*** SELECTED EXTRACT

These are pictures of my hand dyed fabric and paper towels that were done at the fiber art day at Deanie Jone's workshop. Below is a pic of paper towels that we used to clean up and blot spills etc. Everyone generously handed me their paper towels when they were finished with them. I salvaged some from the trash. My mind was spinning from ideas of how I would use these. I think they will be great to include when I make handmade paper cloth. I could get hooked on dyeing fabric, but then when would I sew?
This pic is of a linen fabric I had found in my stash. The dye colors came out great.
These fabrics below are white Kona cottons and PFD fabric I used for dyeing.
Recently our fiber art group met at the home of Deanie Jones for a day of dyeing fabric. Below left is Mary Lee Tennant and Deanie Jones on the right. Deanie graciously hosted the group in her fabulous workshop near Boerne, TX. Deanie supplied the dyes and generous instructions and helpful hints. Each person supplied their own fabrics, cottons, linens and silks.

******

ACTIVITY 1
In the post about the fabric-dyeing day, translate this sentence into Spanish: "Deanie supplied the dyes and generous instructions and helpful hints."
ACTIVITY 2
According to the post about the fabric-dyeing day, where is Deanie Jones's workshop located?
ACTIVITY 3
Pick up the post about the fabric-dyeing day after its last sentence and continue it.

*** RAW DATA

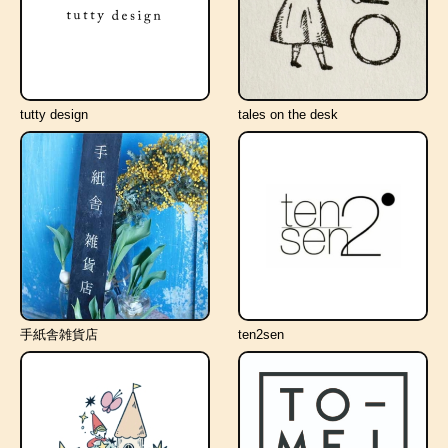
tutty design
tales on the desk
手紙舎雑貨店
ten2sen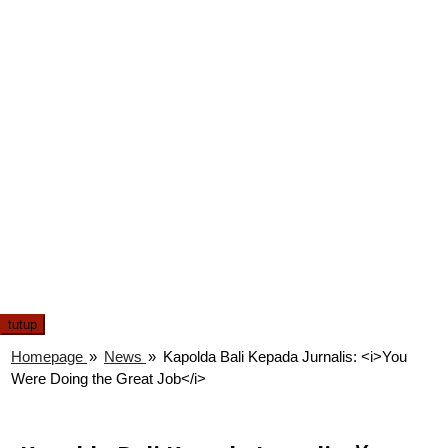
tutup
Homepage
»
News
»
Kapolda Bali Kepada Jurnalis: <i>You
Were Doing the Great Job</i>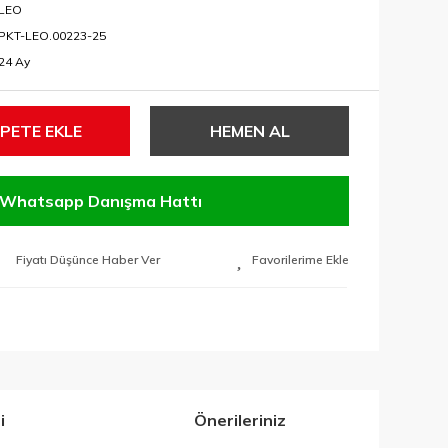
LEO
PKT-LEO.00223-25
24 Ay
PETE EKLE
HEMEN AL
Whatsapp Danışma Hattı
Fiyatı Düşünce Haber Ver
i
Önerileriniz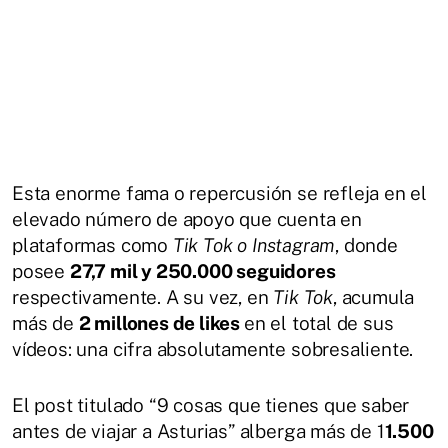
Esta enorme fama o repercusión se refleja en el
elevado número de apoyo que cuenta en
plataformas como
Tik Tok o Instagram
, donde
posee
27,7 mil y 250.000 seguidores
respectivamente. A su vez, en
Tik Tok
, acumula
más de
2 millones de likes
en el total de sus
vídeos: una cifra absolutamente sobresaliente.
El post titulado “9 cosas que tienes que saber
antes de viajar a Asturias” alberga más de 1
1.500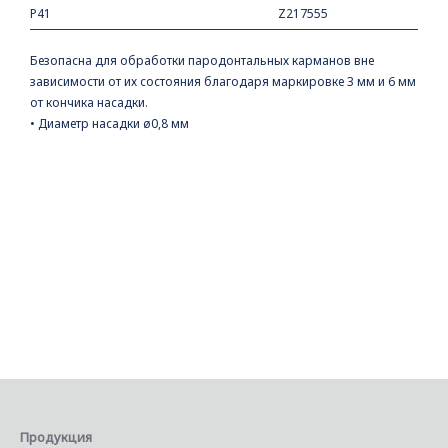
P41
Z217555
Безопасна для обработки пародонтальных карманов вне
зависимости от их состояния благодаря маркировке 3 мм и 6 мм
от кончика насадки.
• Диаметр насадки ø0,8 мм
Продукция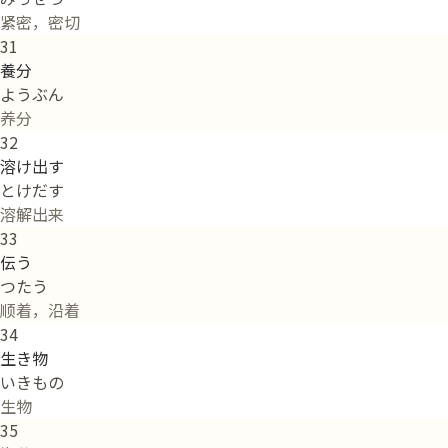
紧密，密切
31
養分
ようぶん
养分
32
溶け出す
とけだす
溶解出来
33
伝う
つたう
顺着，沿着
34
生き物
いきもの
生物
35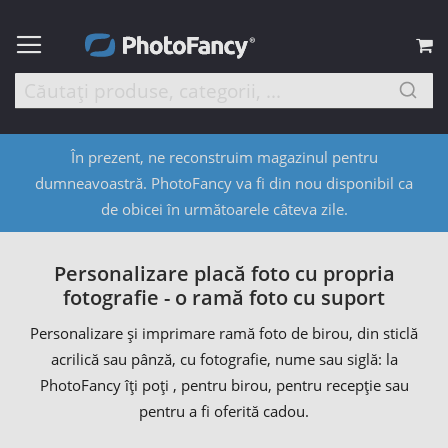
C
În prezent, ne reconstruim magazinul pentru
dumneavoastră. PhotoFancy va fi din nou disponibil ca
de obicei în următoarele câteva zile.
Personalizare placă foto cu propria
fotografie - o ramă foto cu suport
Personalizare și imprimare ramă foto de birou, din sticlă
acrilică sau pânză, cu fotografie, nume sau siglă: la
PhotoFancy îți poți , pentru birou, pentru recepție sau
pentru a fi oferită cadou.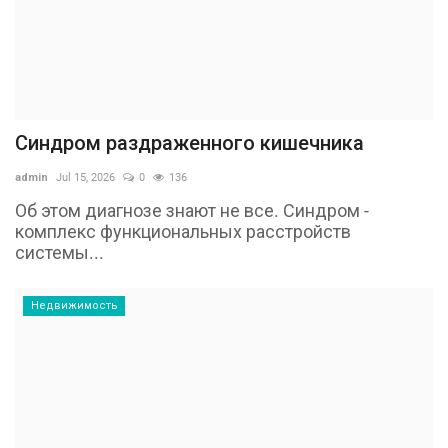
Синдром раздраженного кишечника
admin
Jul 15, 2026
0
136
Об этом диагнозе знают не все. Синдром -
комплекс функциональных расстройств
системы...
Недвижимость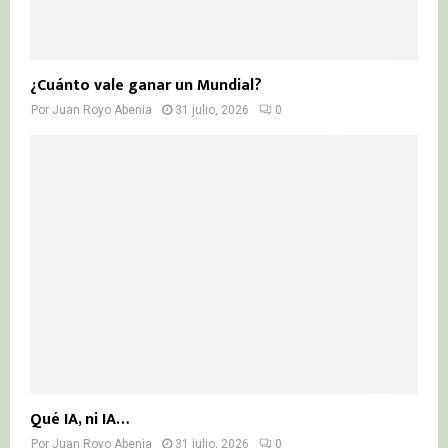
¿Cuánto vale ganar un Mundial?
Por
Juan Royo Abenia
31 julio, 2026
0
Qué IA, ni IA…
Por
Juan Royo Abenia
31 julio, 2026
0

******

RESPONSE BOX 1
Deanie proporcionó los tintes, además de instrucciones generosas y consejos útiles.

RESPONSE BOX 2
Near Boerne, TX.

RESPONSE BOX 3
Below, taking a break from the dye processing is, S.J. Derby and Terry Drake. I wish I had taken a picture of Deanie's workshop. It is a fiber artist's dream. I will publish some pictures of my finished dyed fabric in the next post.
Continuing on my redecorating adventure, I made this pillow cover from a print I have had for a at least five years. Yes, I really do have fabric / stuff in my stash that old. It is a beautiful print on fabric by Judy Buswell which I sewed to a blue/teal fabric.
Now, I will buy or make a new art piece for above my fireplace. A new lamp and shade should just about complete my redecorating project. Unless......? I have a friend who recently moved to Guatamala and has told me about the beautiful textiles she found there. So...., maybe the next redecorating will be the vivid colors of Guatamala and Mexico.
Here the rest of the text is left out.